Each line below from the one containing "moving guides" through the one containing "Tips for Moving Alone" should be output exactly as it stands, and no other line should appear.

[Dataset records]
= = = = = = =

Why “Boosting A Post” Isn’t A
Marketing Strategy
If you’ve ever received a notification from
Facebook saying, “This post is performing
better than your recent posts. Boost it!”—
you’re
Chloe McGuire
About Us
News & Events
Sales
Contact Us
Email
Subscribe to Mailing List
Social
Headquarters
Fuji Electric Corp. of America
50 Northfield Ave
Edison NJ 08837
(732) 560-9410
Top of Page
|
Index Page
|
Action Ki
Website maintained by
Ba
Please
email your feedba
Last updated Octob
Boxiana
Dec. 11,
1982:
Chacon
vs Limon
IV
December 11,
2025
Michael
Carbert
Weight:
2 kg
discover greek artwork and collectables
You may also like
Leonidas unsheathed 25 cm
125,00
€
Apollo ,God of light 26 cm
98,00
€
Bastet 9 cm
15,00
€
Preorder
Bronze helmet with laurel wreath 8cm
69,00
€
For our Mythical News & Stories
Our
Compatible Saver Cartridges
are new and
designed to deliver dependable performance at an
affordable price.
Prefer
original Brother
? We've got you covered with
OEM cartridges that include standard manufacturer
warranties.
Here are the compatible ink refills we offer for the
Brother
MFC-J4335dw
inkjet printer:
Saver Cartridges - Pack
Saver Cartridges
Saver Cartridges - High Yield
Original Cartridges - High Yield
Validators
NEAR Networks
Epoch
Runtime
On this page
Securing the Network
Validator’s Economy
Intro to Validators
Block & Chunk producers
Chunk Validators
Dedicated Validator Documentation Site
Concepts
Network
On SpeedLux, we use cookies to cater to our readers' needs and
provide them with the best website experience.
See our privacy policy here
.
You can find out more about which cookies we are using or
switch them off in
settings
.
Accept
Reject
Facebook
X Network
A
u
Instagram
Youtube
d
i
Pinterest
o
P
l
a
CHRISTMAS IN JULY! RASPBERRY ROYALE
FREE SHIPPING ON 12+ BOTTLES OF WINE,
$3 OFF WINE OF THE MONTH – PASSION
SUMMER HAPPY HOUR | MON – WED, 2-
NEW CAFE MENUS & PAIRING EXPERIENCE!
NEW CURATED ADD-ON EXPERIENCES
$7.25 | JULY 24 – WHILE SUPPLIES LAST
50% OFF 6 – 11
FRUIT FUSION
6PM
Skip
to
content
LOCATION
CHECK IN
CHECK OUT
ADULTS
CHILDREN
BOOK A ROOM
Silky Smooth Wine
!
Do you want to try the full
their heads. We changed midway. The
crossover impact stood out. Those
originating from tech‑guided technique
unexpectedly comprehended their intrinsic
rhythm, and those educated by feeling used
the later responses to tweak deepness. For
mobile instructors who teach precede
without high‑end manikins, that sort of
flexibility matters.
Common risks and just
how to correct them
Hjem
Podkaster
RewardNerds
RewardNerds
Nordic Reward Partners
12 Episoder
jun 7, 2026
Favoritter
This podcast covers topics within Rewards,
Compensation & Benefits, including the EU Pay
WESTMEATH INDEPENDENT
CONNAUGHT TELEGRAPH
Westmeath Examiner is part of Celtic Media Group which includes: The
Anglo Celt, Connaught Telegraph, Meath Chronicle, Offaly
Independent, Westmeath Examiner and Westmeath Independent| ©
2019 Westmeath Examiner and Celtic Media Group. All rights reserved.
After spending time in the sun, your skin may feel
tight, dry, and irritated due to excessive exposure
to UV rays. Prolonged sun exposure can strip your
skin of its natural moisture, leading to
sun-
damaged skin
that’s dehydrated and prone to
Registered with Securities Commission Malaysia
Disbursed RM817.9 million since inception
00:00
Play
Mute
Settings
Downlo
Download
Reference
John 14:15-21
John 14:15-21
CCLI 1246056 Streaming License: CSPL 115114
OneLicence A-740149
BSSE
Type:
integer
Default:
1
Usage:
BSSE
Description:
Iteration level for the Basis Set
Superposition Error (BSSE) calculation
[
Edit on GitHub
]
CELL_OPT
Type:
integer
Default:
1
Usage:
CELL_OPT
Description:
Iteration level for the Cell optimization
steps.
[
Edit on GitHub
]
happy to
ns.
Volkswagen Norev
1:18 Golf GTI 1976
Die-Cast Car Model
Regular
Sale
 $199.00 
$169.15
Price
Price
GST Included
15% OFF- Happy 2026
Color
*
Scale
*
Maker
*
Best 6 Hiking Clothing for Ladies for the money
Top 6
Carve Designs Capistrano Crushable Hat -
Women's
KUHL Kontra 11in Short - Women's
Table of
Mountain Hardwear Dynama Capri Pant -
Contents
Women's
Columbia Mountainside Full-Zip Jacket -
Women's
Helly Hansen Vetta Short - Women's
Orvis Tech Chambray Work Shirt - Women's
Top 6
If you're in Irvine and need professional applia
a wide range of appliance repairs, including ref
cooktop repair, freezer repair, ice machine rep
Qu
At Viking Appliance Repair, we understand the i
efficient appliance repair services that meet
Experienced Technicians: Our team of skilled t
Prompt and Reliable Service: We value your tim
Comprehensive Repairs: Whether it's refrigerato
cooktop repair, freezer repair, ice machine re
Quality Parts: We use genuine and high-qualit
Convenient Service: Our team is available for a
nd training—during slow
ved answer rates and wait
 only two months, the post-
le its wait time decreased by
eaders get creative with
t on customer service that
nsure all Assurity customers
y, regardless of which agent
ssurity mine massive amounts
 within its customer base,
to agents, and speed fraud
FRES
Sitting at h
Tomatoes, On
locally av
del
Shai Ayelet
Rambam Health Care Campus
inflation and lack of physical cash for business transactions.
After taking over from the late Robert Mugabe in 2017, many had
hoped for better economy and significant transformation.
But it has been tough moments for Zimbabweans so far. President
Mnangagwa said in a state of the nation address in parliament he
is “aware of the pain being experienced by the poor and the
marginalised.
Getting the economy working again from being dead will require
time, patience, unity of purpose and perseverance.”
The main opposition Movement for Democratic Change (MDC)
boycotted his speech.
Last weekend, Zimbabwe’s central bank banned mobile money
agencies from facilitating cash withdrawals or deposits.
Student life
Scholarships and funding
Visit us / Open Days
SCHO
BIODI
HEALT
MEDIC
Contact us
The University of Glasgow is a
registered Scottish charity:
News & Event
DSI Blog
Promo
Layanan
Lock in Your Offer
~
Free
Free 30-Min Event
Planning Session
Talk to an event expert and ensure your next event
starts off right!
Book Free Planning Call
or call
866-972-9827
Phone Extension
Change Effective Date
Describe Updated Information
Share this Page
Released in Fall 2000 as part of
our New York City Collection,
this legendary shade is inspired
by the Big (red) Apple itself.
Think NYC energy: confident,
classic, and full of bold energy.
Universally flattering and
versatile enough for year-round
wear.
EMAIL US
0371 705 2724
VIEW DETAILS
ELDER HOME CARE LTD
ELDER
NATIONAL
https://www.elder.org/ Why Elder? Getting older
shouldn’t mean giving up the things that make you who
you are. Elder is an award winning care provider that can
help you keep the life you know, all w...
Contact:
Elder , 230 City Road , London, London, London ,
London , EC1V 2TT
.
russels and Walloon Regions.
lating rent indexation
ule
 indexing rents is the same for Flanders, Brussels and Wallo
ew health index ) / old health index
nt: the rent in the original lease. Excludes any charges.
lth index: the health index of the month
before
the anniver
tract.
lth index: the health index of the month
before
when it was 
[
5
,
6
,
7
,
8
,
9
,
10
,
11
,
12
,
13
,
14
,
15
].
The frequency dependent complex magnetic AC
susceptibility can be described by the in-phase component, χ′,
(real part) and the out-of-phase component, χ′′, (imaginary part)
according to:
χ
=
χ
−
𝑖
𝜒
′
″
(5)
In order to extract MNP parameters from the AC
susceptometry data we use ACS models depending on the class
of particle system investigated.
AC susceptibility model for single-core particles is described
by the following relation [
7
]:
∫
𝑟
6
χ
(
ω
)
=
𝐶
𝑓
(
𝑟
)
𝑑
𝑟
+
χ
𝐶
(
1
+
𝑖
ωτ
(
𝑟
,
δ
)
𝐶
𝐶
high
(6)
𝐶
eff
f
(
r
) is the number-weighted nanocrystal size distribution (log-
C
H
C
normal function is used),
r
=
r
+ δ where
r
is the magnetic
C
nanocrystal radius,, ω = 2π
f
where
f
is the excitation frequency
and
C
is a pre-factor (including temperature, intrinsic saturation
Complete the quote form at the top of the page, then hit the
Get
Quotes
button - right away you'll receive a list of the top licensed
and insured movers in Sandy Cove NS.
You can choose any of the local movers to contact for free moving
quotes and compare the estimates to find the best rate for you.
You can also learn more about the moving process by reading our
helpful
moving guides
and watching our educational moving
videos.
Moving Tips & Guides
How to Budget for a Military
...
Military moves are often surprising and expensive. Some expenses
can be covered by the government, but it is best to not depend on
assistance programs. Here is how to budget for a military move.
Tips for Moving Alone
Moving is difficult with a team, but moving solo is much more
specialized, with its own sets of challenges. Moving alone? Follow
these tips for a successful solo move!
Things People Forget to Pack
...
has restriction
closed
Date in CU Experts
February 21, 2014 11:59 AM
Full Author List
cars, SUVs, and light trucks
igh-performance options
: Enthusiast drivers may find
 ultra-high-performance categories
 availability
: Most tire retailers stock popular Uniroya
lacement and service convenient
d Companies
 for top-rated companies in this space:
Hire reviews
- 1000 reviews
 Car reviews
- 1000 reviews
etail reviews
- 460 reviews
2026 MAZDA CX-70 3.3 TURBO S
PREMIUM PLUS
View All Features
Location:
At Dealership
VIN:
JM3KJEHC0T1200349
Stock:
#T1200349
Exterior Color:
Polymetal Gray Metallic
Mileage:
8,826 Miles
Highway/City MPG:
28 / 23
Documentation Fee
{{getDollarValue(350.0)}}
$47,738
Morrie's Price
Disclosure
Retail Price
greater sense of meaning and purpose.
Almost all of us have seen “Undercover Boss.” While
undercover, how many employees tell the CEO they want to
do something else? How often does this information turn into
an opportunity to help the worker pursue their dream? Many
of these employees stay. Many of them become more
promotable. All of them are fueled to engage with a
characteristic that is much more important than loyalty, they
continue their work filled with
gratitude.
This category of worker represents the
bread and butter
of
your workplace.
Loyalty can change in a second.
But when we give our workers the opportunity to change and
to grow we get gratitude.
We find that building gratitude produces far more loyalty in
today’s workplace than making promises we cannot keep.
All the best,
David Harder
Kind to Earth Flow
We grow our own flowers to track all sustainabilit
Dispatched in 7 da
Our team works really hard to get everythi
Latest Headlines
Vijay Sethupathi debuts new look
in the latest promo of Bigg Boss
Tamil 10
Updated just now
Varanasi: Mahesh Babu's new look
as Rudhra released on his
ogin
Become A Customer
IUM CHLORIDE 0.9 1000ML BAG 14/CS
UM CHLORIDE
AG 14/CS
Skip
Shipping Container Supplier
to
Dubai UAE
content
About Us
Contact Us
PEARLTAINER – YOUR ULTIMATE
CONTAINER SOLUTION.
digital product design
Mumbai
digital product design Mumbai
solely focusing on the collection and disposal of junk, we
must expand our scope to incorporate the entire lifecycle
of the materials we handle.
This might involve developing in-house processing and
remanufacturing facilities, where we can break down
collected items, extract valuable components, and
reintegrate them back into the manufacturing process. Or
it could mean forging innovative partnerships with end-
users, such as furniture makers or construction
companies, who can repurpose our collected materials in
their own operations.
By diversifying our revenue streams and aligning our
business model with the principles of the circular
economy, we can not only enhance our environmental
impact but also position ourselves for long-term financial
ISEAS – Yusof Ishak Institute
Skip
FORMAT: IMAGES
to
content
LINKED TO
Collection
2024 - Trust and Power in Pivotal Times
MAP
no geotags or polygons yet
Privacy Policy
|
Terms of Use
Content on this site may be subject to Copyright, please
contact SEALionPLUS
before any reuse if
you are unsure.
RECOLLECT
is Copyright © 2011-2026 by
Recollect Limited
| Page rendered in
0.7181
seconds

= = = = = = =

# Answer below
moving guides
and watching our educational moving
videos.
Moving Tips & Guides
How to Budget for a Military
...
Military moves are often surprising and expensive. Some expenses
can be covered by the government, but it is best to not depend on
assistance programs. Here is how to budget for a military move.
Tips for Moving Alone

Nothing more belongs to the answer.